--- ABOUT THIS TASK ---
Return all of the data below verbatim, line for line. Omit the pictures from your answer.

═════ DATASET

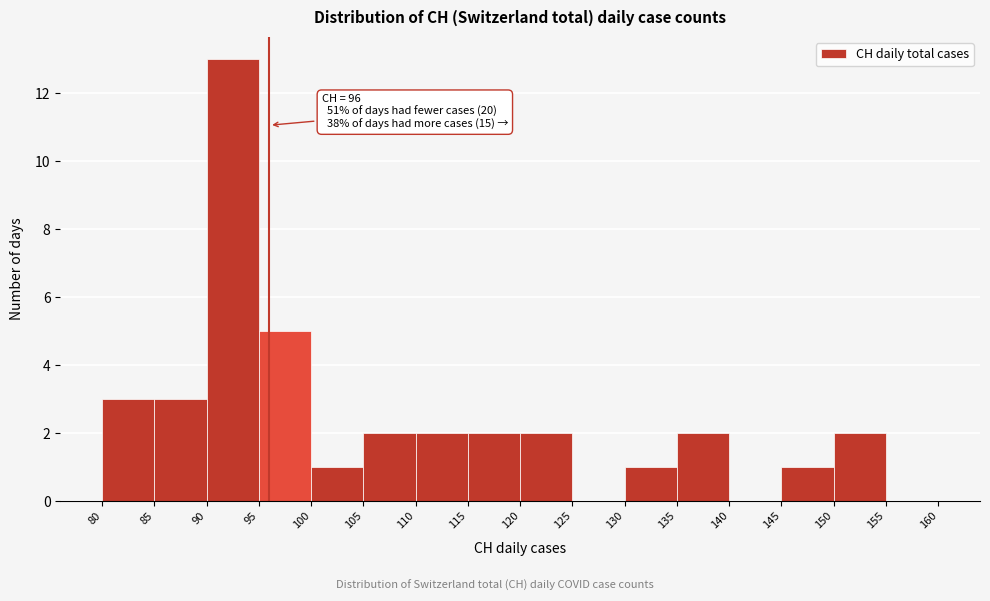

Over which range of the x-axis is the bar tallest?

90 to 95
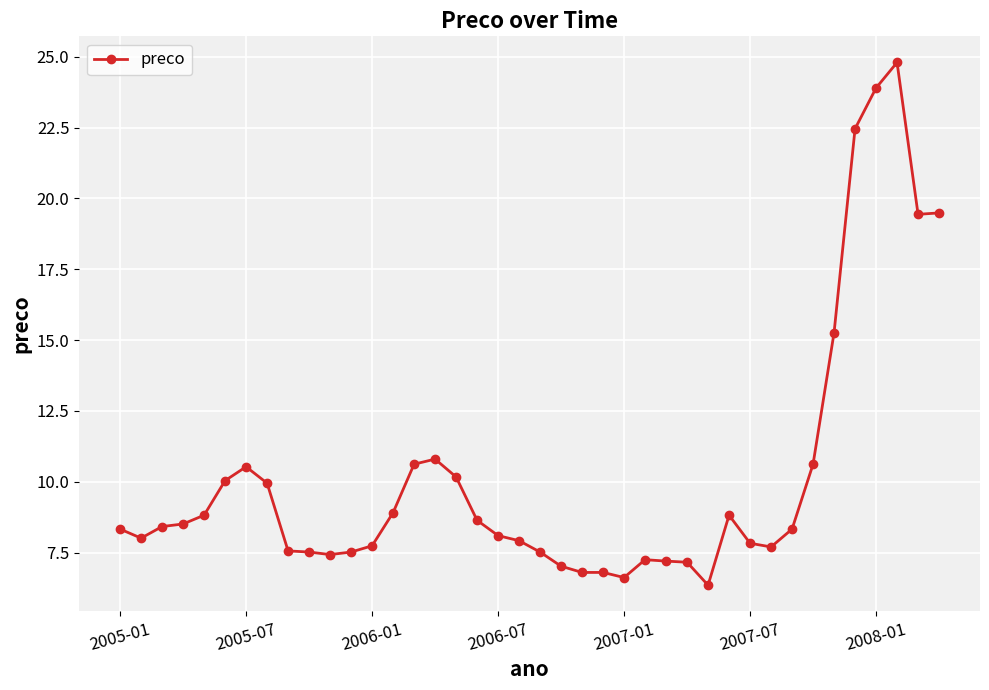

True or false: there are more than 1 points higher than both neighbors.

True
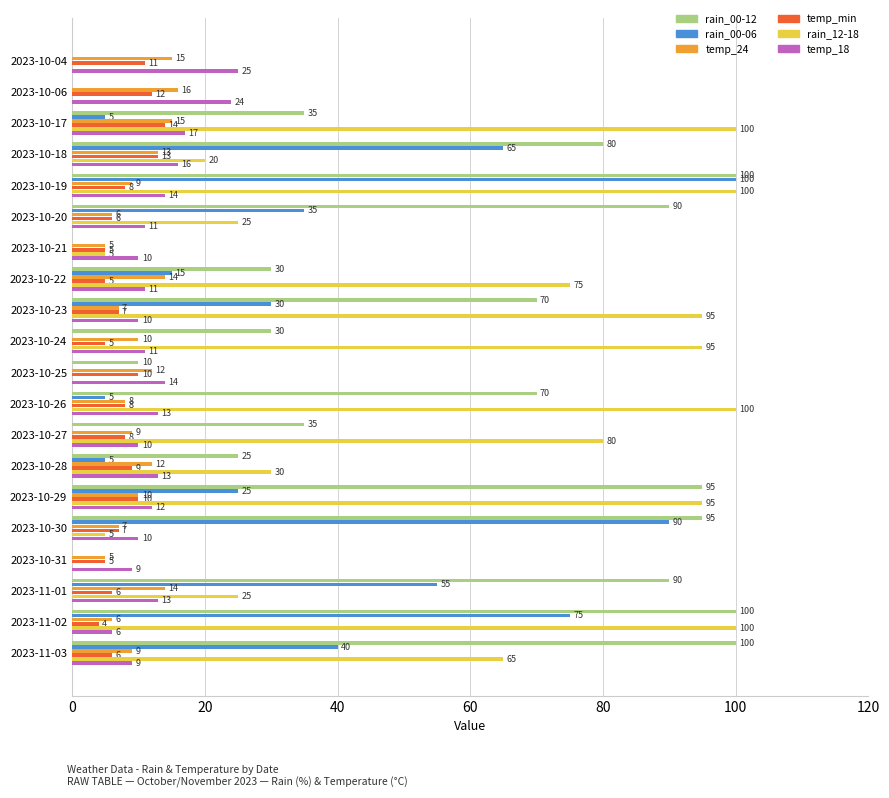

At which label is rain_00-06 closest to 50?

2023-11-01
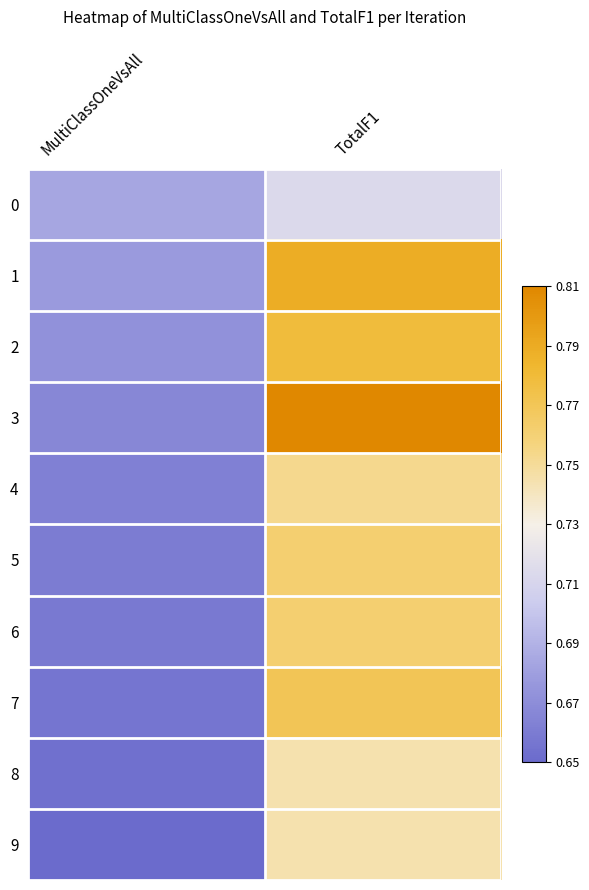

At which category does the chart reach its peak across all series?

TotalF1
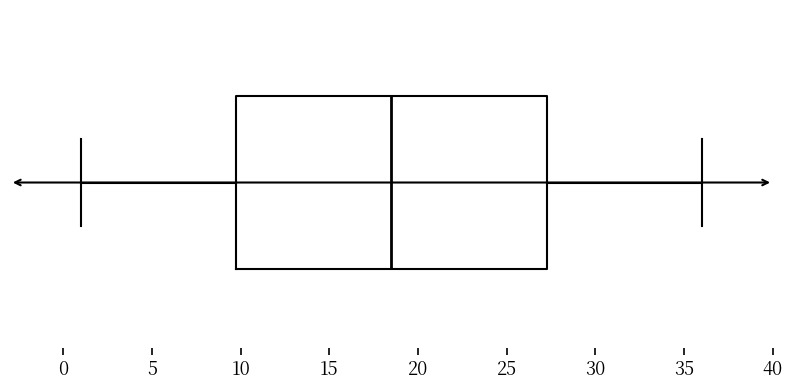

Where does the right whisker of the box end on the x-axis? The values are not printed on the chart, so give them approximately, as read against the axis.

36.0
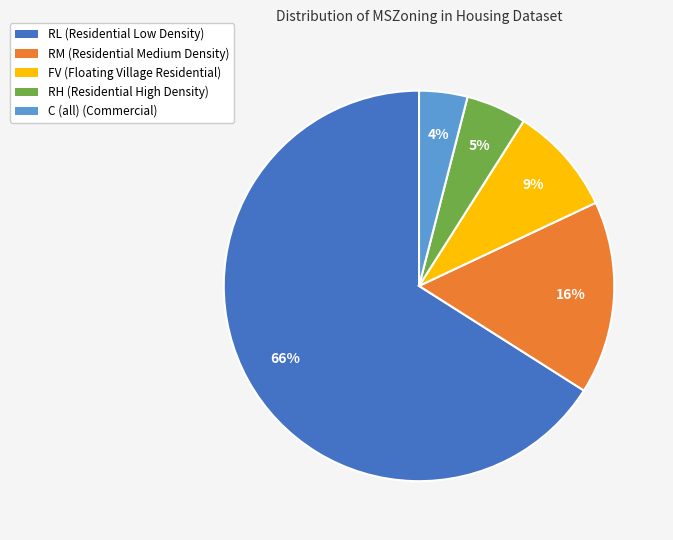

Which slice represents more than half of the pie?

RL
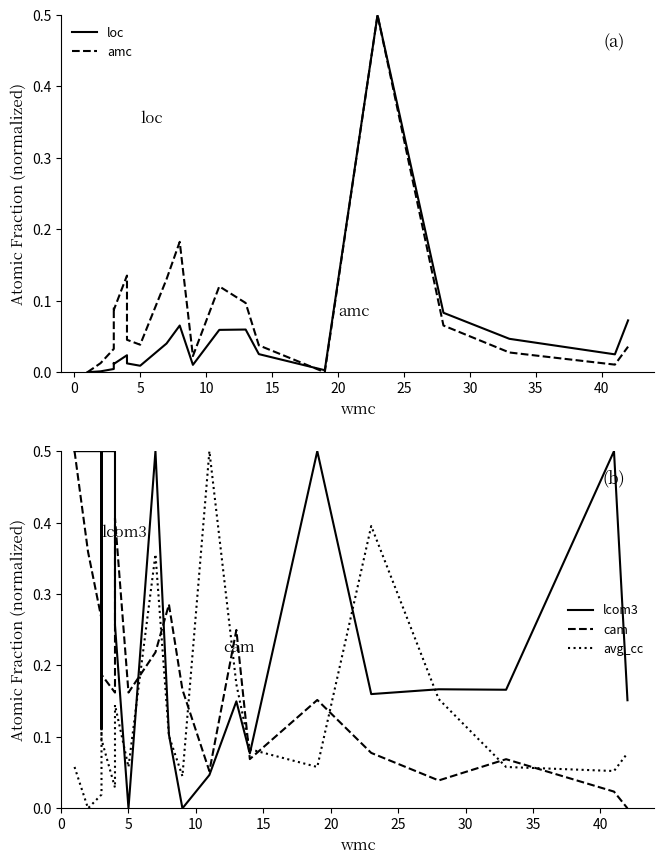

Which series has the largest range (max minus min)?

loc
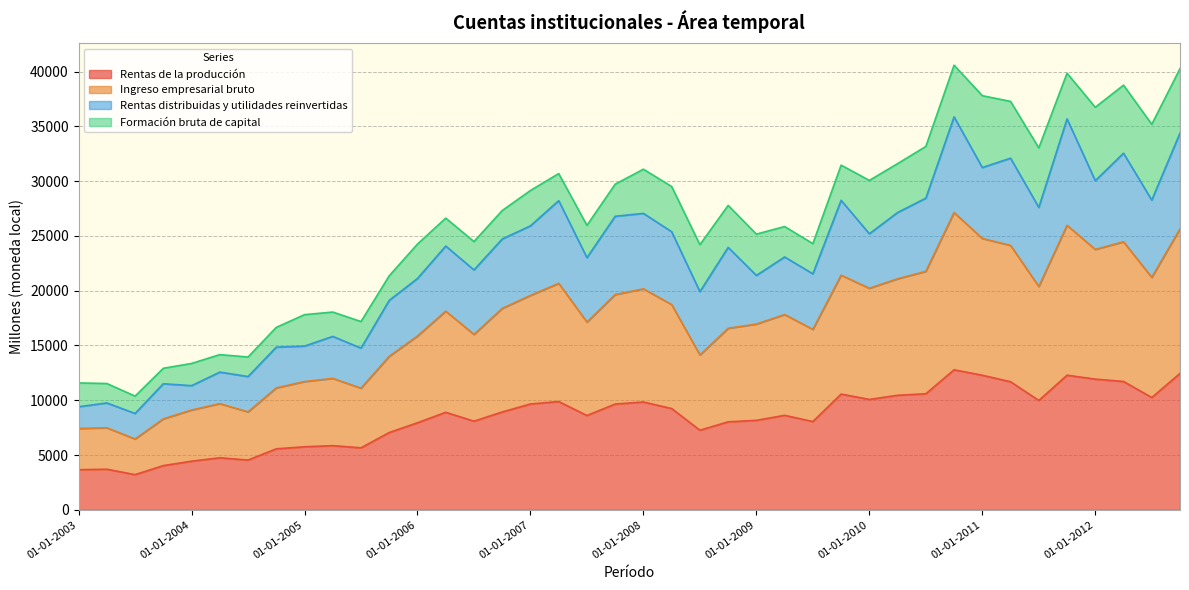

How many data points in Rentas de la producción are above 8900?

19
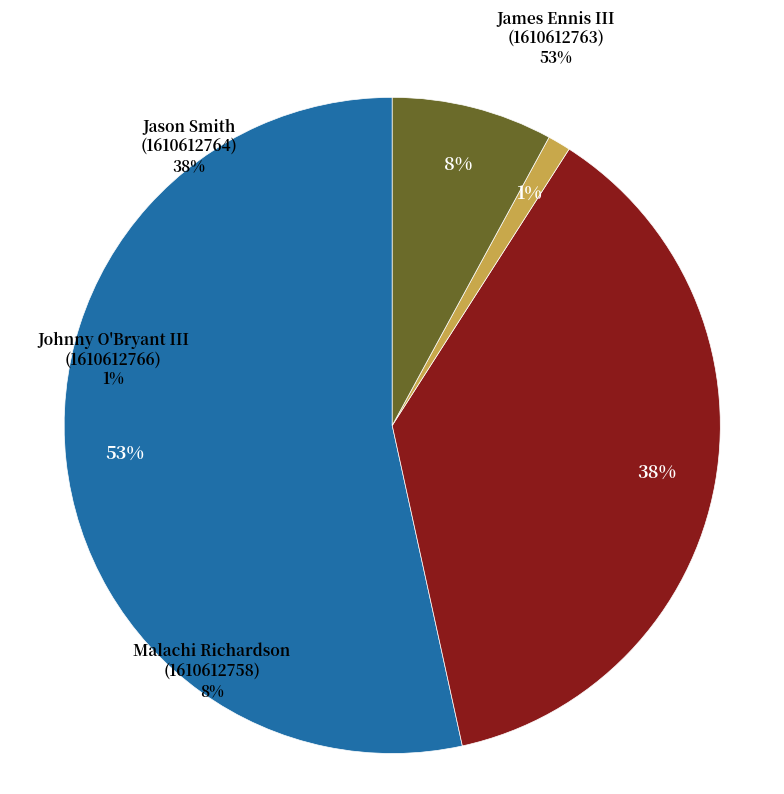

Count the number of slices in the pie.

4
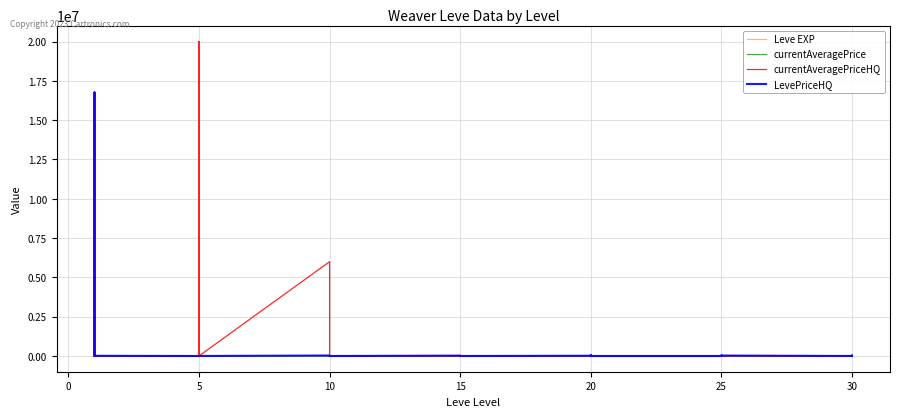

Is it true that Leve EXP equals 14.8 at 33?

False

══════════

--- RESPONSE AREA ---
Over which range of the x-axis is the bar tallest?

90 to 95

True or false: there are more than 1 points higher than both neighbors.

True

At which label is rain_00-06 closest to 50?

2023-11-01

At which category does the chart reach its peak across all series?

TotalF1

Where does the right whisker of the box end on the x-axis? The values are not printed on the chart, so give them approximately, as read against the axis.

36.0

Which slice represents more than half of the pie?

RL

Which series has the largest range (max minus min)?

loc

How many data points in Rentas de la producción are above 8900?

19

Count the number of slices in the pie.

4

Is it true that Leve EXP equals 14.8 at 33?

False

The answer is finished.